TASK STATEMENT:
All that is needed is an exact copy of the lines from the beginning of the data below through the line containing "That's why in", minus the pictures.

INPUT:
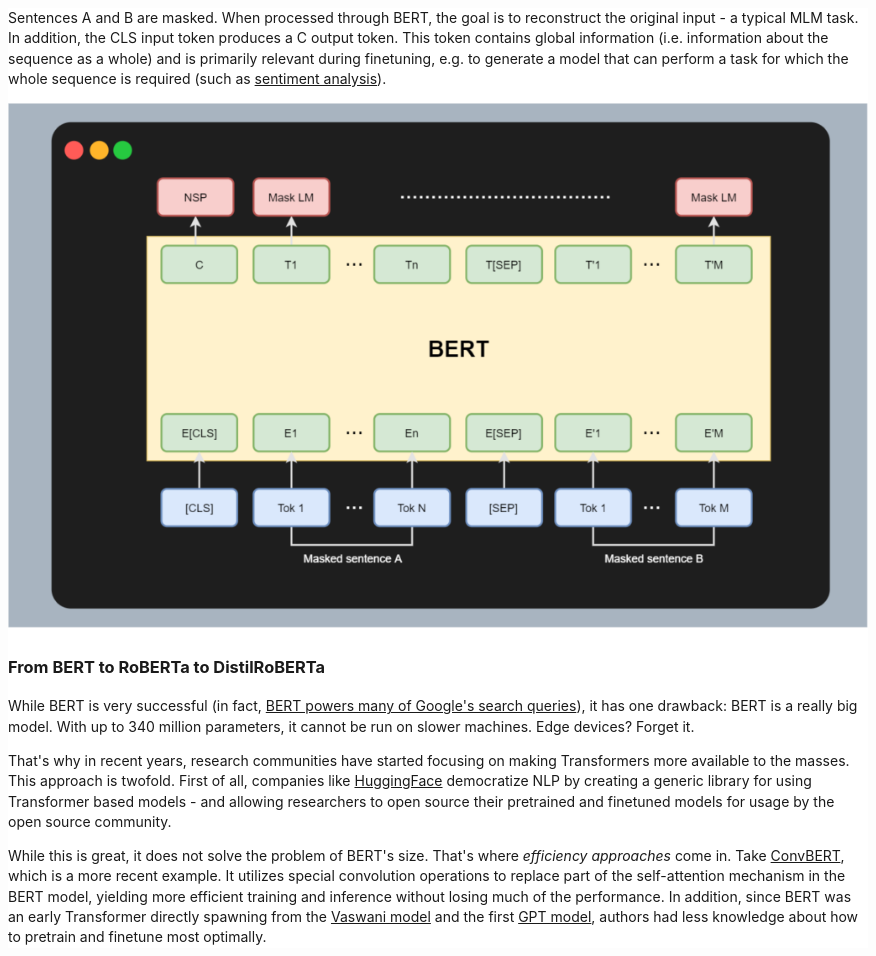 Sentences A and B are masked. When processed through BERT, the goal is to reconstruct the original input - a typical MLM task. In addition, the CLS input token produces a C output token. This token contains global information (i.e. information about the sequence as a whole) and is primarily relevant during finetuning, e.g. to generate a model that can perform a task for which the whole sequence is required (such as [sentiment analysis](https://github.com/mobiletest2016/machine-learning-articles/blob/master/articles/easy-sentiment-analysis-with-machine-learning-and-huggingface-transformers.md)).

![](images/Diagram-44-1024x625.png)

### From BERT to RoBERTa to DistilRoBERTa

While BERT is very successful (in fact, [BERT powers many of Google's search queries](https://blog.google/products/search/search-language-understanding-bert/)), it has one drawback: BERT is a really big model. With up to 340 million parameters, it cannot be run on slower machines. Edge devices? Forget it.

That's why in recent years, research communities have started focusing on making Transformers more available to the masses. This approach is twofold. First of all, companies like [HuggingFace](https://huggingface.co/) democratize NLP by creating a generic library for using Transformer based models - and allowing researchers to open source their pretrained and finetuned models for usage by the open source community.

While this is great, it does not solve the problem of BERT's size. That's where _efficiency approaches_ come in. Take [ConvBERT](https://web.archive.org/web/https://www.machinecurve.com/index.php/question/what-is-convbert-and-how-does-it-work.md), which is a more recent example. It utilizes special convolution operations to replace part of the self-attention mechanism in the BERT model, yielding more efficient training and inference without losing much of the performance. In addition, since BERT was an early Transformer directly spawning from the [Vaswani model](https://github.com/mobiletest2016/machine-learning-articles/blob/master/articles/introduction-to-transformers-in-machine-learning.md) and the first [GPT model](https://github.com/mobiletest2016/machine-learning-articles/blob/master/articles/intuitive-introduction-to-openai-gpt.md), authors had less knowledge about how to pretrain and finetune most optimally.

RESULT:
 Sentences A and B are masked. When processed through BERT, the goal is to reconstruct the original input - a typical MLM task. In addition, the CLS input token produces a C output token. This token contains global information (i.e. information about the sequence as a whole) and is primarily relevant during finetuning, e.g. to generate a model that can perform a task for which the whole sequence is required (such as [sentiment analysis](https://github.com/mobiletest2016/machine-learning-articles/blob/master/articles/easy-sentiment-analysis-with-machine-learning-and-huggingface-transformers.md)).

![](images/Diagram-44-1024x625.png)

### From BERT to RoBERTa to DistilRoBERTa

While BERT is very successful (in fact, [BERT powers many of Google's search queries](https://blog.google/products/search/search-language-understanding-bert/)), it has one drawback: BERT is a really big model. With up to 340 million parameters, it cannot be run on slower machines. Edge devices? Forget it.

That's why in recent years, research communities have started focusing on making Transformers more available to the masses. This approach is twofold. First of all, companies like [HuggingFace](https://huggingface.co/) democratize NLP by creating a generic library for using Transformer based models - and allowing researchers to open source their pretrained and finetuned models for usage by the open source community.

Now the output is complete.